Python is a general purpose programming language that is useful for writing scripts to work effectively and reproducibly with data.

This is an introduction to Python designed for participants with no programming experience. This lesson is based on Data Carpentry Python for Ecologists and was adjusted for using a different dataset. The lesson can be taught in 1 to 1.5 days (~ 8-9 hours). It starts with some basic information about Python syntax, Anaconda navigator and the Spyder IDE, and moves through how to import CSV files, using the pandas package to work with data frames, how to calculate summary information from a dataframe, how to manipulate dataframes, how to automate steps with loops and functions and a brief introduction to plotting. The last episode demonstrates how to work with databases directly from Python.

Getting Started

Data Carpentry’s teaching is hands-on, so participants are encouraged to use their own computers to ensure the proper setup of tools for an efficient workflow.
These lessons assume no prior knowledge of the skills or tools.
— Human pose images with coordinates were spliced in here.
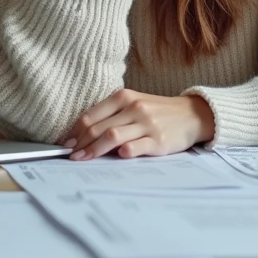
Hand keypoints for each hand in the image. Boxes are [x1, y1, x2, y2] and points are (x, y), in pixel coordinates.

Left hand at [64, 90, 215, 160]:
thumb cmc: (157, 111)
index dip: (75, 131)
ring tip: (83, 160)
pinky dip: (123, 151)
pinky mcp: (158, 140)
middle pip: (98, 127)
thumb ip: (112, 115)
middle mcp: (134, 108)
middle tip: (70, 156)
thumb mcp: (134, 104)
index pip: (91, 115)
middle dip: (80, 144)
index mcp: (124, 97)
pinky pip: (136, 146)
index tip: (66, 144)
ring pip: (112, 136)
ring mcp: (146, 124)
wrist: (191, 115)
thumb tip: (82, 135)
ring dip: (93, 150)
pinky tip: (115, 157)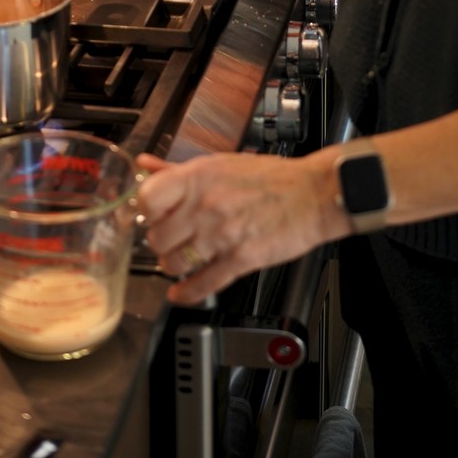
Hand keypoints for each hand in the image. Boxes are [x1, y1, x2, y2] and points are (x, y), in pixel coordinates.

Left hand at [137, 150, 336, 305]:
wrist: (313, 194)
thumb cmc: (271, 178)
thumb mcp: (220, 163)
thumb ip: (178, 169)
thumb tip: (145, 165)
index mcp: (199, 176)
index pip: (147, 198)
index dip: (145, 211)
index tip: (150, 215)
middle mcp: (206, 204)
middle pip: (156, 237)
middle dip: (160, 242)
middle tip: (169, 240)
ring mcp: (222, 234)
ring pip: (173, 263)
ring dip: (172, 266)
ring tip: (179, 261)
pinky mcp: (240, 259)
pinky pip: (201, 284)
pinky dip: (186, 293)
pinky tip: (181, 292)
To get started, follow the directions in the “Setup” tab to download data to your computer and follow any installation instructions.

Prerequisites

This lesson requires a working copy of Python.
To most effectively use these materials, please make sure to install everything before working through this lesson.

Schedule

Setup Download files required for the lesson
00:00 1. Before we start What is Python?
Why should I learn Python?
00:20 2. Introduction to python How can I do basic calculations in python?
How can I use functions in python?
What data types are there?
01:30 3. Starting With Data How can I import data in Python?
What is Pandas?
Why should I use Pandas to work with data?
03:00 4. Indexing, Slicing and Subsetting DataFrames in Python How can I access specific data within my data set?
How can Python and Pandas help me to analyse my data?
04:00 5. Manipulating DataFrames with pandas How can I reshape DataFrames and make tables?
Can I work with data from multiple sources?
How can I combine data from different data sets?
05:00 6. Data workflows and automation How can I automate operations in Python?
What are functions and why should I use them?
06:30 7. Making Plots With Matplotlib How can I visualize data in Python?
08:00 8. Accessing SQLite Databases Using Python & Pandas How can we query databases from within Python?
08:45 Finish

The actual schedule may vary slightly depending on the topics and exercises chosen by the instructor.